Teams that do not configure termination triggers in their provisioning rules report that terminated employees retain active accounts until someone notices.

Non-worker accounts (external consultants, integration service accounts) created in Security Console are not linked to person records, making them harder to surface in routine access audits.

Common complaints:

• Users frequently report that the dual-layer security model (job roles + data roles + security profiles) is complex to configure correctly, and that granting a job role without the correct data role results in the user seeing no data, which is difficult to diagnose.
• The 'Send Pending LDAP Requests' scheduled process must be run manually or on a schedule to propagate user account changes to the identity store; changes are not real-time, causing delays between HR actions and actual access changes.
• Automatic user provisioning rules are not intuitive to configure, and many customers report that terminated employees retain active accounts because provisioning rules were not set up to handle terminations.
• There is no built-in 'last login date' column in the standard user management UI; administrators must build custom OTBI reports to identify inactive accounts.
• License reconciliation is opaque; customers report difficulty determining exactly which employees are counted against their license and how to reduce headcount mid-term.
• Creating user accounts for non-worker users (e.g., external consultants, integration service accounts) requires using Security Console rather than the standard HR workflow, and these accounts are not linked to person records, making them harder to audit.
• Role inheritance and duty role hierarchies are difficult to audit; customers report that Oracle-delivered roles change between quarterly updates, sometimes adding or removing privileges unexpectedly.

Oracle HCM is the right choice when it is already the system of record for workforce data and every app in the environment needs to reflect HR-authoritative identity.
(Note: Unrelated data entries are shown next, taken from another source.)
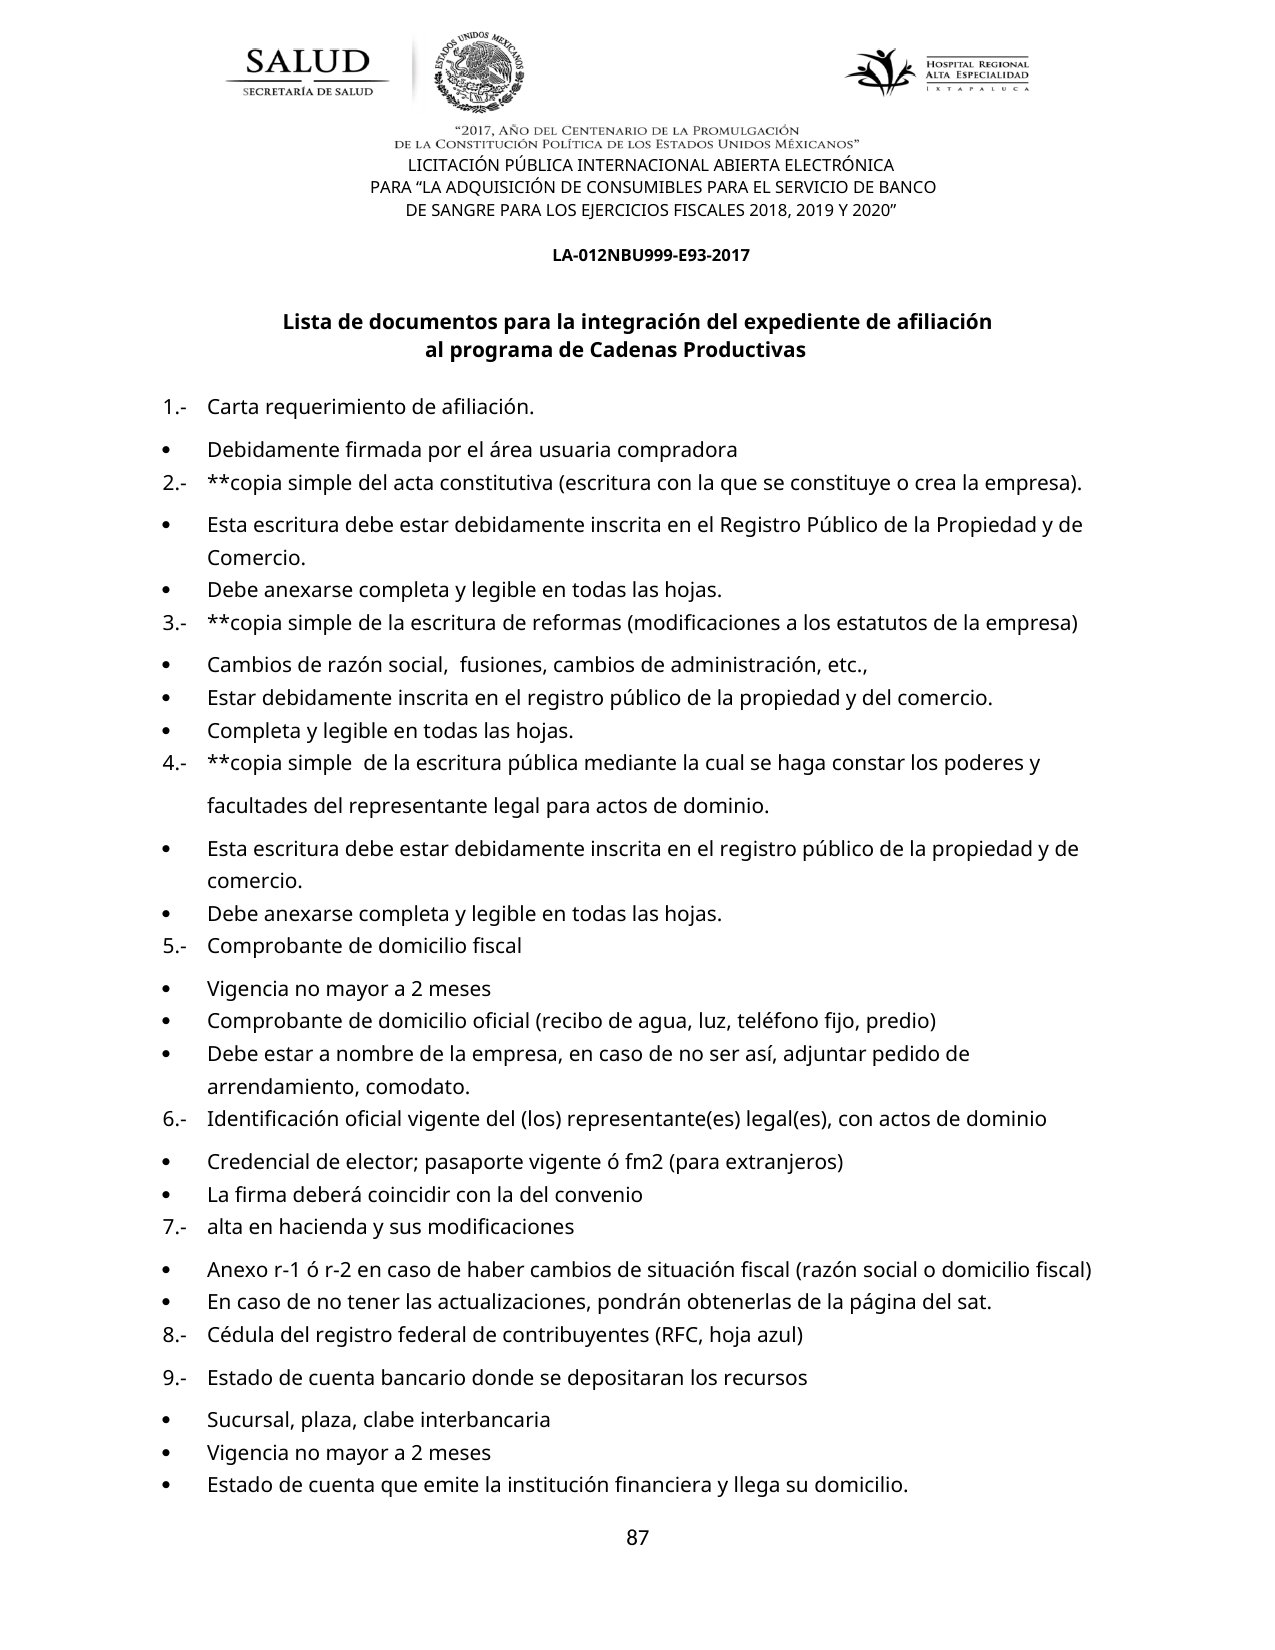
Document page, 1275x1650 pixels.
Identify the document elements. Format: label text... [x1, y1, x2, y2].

list Sucursal, plaza, clabe interbancaria [162, 1405, 1127, 1434]
text al programa de Cadenas Productivas [104, 336, 1127, 364]
text 8.- Cédula del registro federal de contribuyentes (RFC, hoja azul) [162, 1320, 1127, 1348]
text 2.- **copia simple del acta constitutiva (escritura con la que se constituye o crea la empresa). [162, 468, 1127, 496]
list Comprobante de domicilio oficial (recibo de agua, luz, teléfono fijo, predio) [162, 1007, 1127, 1035]
list Esta escritura debe estar debidamente inscrita en el Registro Público de la Propiedad y de Comercio. [162, 510, 1127, 571]
list Credencial de elector; pasaporte vigente ó fm2 (para extranjeros) [162, 1147, 1127, 1176]
list La firma deberá coincidir con la del convenio [162, 1180, 1127, 1208]
text Lista de documentos para la integración del expediente de afiliación [148, 307, 1127, 336]
list Estar debidamente inscrita en el registro público de la propiedad y del comercio. [162, 683, 1127, 712]
list Estado de cuenta que emite la institución financiera y llega su domicilio. [162, 1471, 1127, 1499]
list Vigencia no mayor a 2 meses [162, 974, 1127, 1002]
text 1.- Carta requerimiento de afiliación. [162, 392, 1127, 421]
list Esta escritura debe estar debidamente inscrita en el registro público de la propiedad y de comercio. [162, 834, 1127, 895]
list Debe anexarse completa y legible en todas las hojas. [162, 575, 1127, 604]
text 4.- **copia simple de la escritura pública mediante la cual se haga constar los poderes y facultades del representante legal para actos de dominio. [162, 748, 1127, 819]
text 9.- Estado de cuenta bancario donde se depositaran los recursos [162, 1363, 1127, 1391]
text 6.- Identificación oficial vigente del (los) representante(es) legal(es), con actos de dominio [162, 1104, 1127, 1133]
list En caso de no tener las actualizaciones, pondrán obtenerlas de la página del sat. [162, 1287, 1127, 1316]
text 5.- Comprobante de domicilio fiscal [162, 931, 1127, 960]
list Vigencia no mayor a 2 meses [162, 1438, 1127, 1466]
list Debe estar a nombre de la empresa, en caso de no ser así, adjuntar pedido de arrendamiento, comodato. [162, 1039, 1127, 1100]
text 3.- **copia simple de la escritura de reformas (modificaciones a los estatutos de la empresa) [162, 608, 1127, 636]
list Cambios de razón social, fusiones, cambios de administración, etc., [162, 651, 1127, 679]
list Debe anexarse completa y legible en todas las hojas. [162, 899, 1127, 927]
text 7.- alta en hacienda y sus modificaciones [162, 1212, 1127, 1241]
list Anexo r-1 ó r-2 en caso de haber cambios de situación fiscal (razón social o domicilio fiscal) [162, 1255, 1127, 1283]
list Completa y legible en todas las hojas. [162, 716, 1127, 744]
list Debidamente firmada por el área usuaria compradora [162, 435, 1127, 463]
Its provisioning rules, when correctly configured, can automate account creation and deactivation across the employee lifecycle without manual intervention.

The tradeoffs are real: the security model requires sustained administrative expertise to maintain correctly, license reconciliation is opaque mid-term, and there is no real-time propagation of access changes without a connected identity provider handling SCIM sync.

Teams without a dedicated HCM security administrator or an IdP integration in place will find manual access management error-prone at scale.

Bottom line

Oracle HCM delivers a comprehensive, HR-authoritative identity foundation when its provisioning rules and dual-layer security model are configured correctly - but that configuration is non-trivial and does not self-maintain.

Every app downstream of Oracle HCM depends on those provisioning rules firing accurately and on the scheduled sync processes running on time; gaps in either produce access that lags reality.

Organizations already committed to the Oracle ecosystem and willing to invest in ongoing security administration will get the most from it; those without that capacity should plan explicitly for the operational overhead before relying on it as a sole access control layer.